[[ TEXT BLOCK, beginning ]]

But “we don’t want to come up with a new word completely”, adds Sibusiso Biyela, a writer at ScienceLink, a science-communication company based in Johannesburg that is a partner in the project. “We want the person who reads that article or term to understand what it means the first time they see it.”
Biyela, who writes about science in isiZulu, often derives new terms by looking at the Greek or Latin roots of existing scientific words in English. Planet, for example, comes from the ancient Greek planētēs, meaning ‘wanderer’, because planets were perceived to move through the night sky. In isiZulu, this becomes umhambi, which also means wanderer. Another word for planet, used in school dictionaries, is umhlaba, which means ‘Earth’ or ‘world’. Other terms are descriptive: for ‘fossil’, for example, Biyela coined the phrase amathambo amadala atholakala emhlabathini, or ‘old bones found in the ground’.
In some scientific fields, such as biodiversity research, researchers trying to find the right terms will need to tap into spoken sources. Lolie Makhubu-Badenhorst, acting director of the Language Planning and Development Office at the University of KwaZulu-Natal in Durban, says that the absence of a scientific word from written data sets does not mean that it does not exist. “You’re written-centred, I’m oral centred. The knowledge is there, but it is not well-documented,” says Makhubu-Badenhorst, who is not part of the Decolonise Science project.
Decolonise Science’s terminology specialists will come up with a framework for developing isiZulu scientific terms, says Biyela. Once that’s complete, they will apply it to the other languages.
The team will offer its glossaries as free tools for journalists and science communicators, as well as national language boards, universities and technology companies, which are increasingly providing automated translation. “If you create a term and it isn’t being used by others, it isn’t going to permeate into the language,” says Biyela.

[[ TEXT BLOCK, end ]]
[[ STORED DATA, beginning ]]

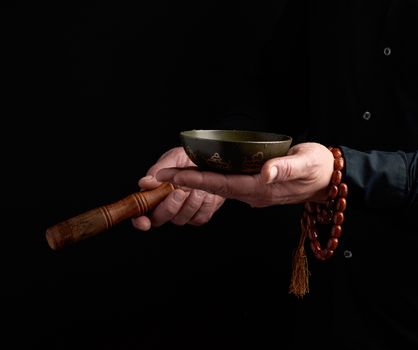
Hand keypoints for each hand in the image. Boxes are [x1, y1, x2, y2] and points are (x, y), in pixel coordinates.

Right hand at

[[ STORED DATA, end ]]

_WHAT YOU NEED TO DO_
Can you resume the passage about coining scientific terms in isiZulu, picking up after its final sentence? The listing isn't needed for this.

_WRITTEN RESPONSE_
Google is calling for help to improve the quality of its African language translations. Credit: Cristina Aldehuela/AFP via Getty
Masakhane’s researchers say that global technology companies have historically ignored African languages, but in recent years, they have begun funding research in the field.
“We’re aware that the many thousands of African languages are currently under-represented in translation software,” a Google spokesperson told Nature. The tech giant wants to expand Google Translate to include more African languages, including Twi, Ewe, Baoulé, Bambara, Fula, Kanuri, Krio, Isoko, Luganda, Sango, Tiv and Urhobo, they added. However, it needs “speakers of those languages to help us improve the quality of our translations” so they can be integrated into the service.
“The big idea is cultural ownership of science,” Biyela explains. Both he and Abbott say it is crucial to decolonize science by allowing people to do research and speak about science in their own languages. At the moment, it is possible to use African languages to talk about politics and sport, but not science, says Biyela.
Similarly, English is the dominant language of environmental stewardship and conservation — but unless people understand the meaning of specific terms and concepts and can talk about them in their home languages, they can feel disconnected from government efforts to preserve ecosystems and species, says Bheka Nxele, a programme manager for restoration ecology, environmental planning and climate protection in the eThekwini municipality of South Africa.
The researchers are concerned that if African languages are not included in online algorithms, they could, eventually, become obsolete and forgotten. “These are languages [people] speak. These are languages they use every day, and they live with and see the reality that in x number of years, their language might be dead because there is no digital footprint,” says Siminyu.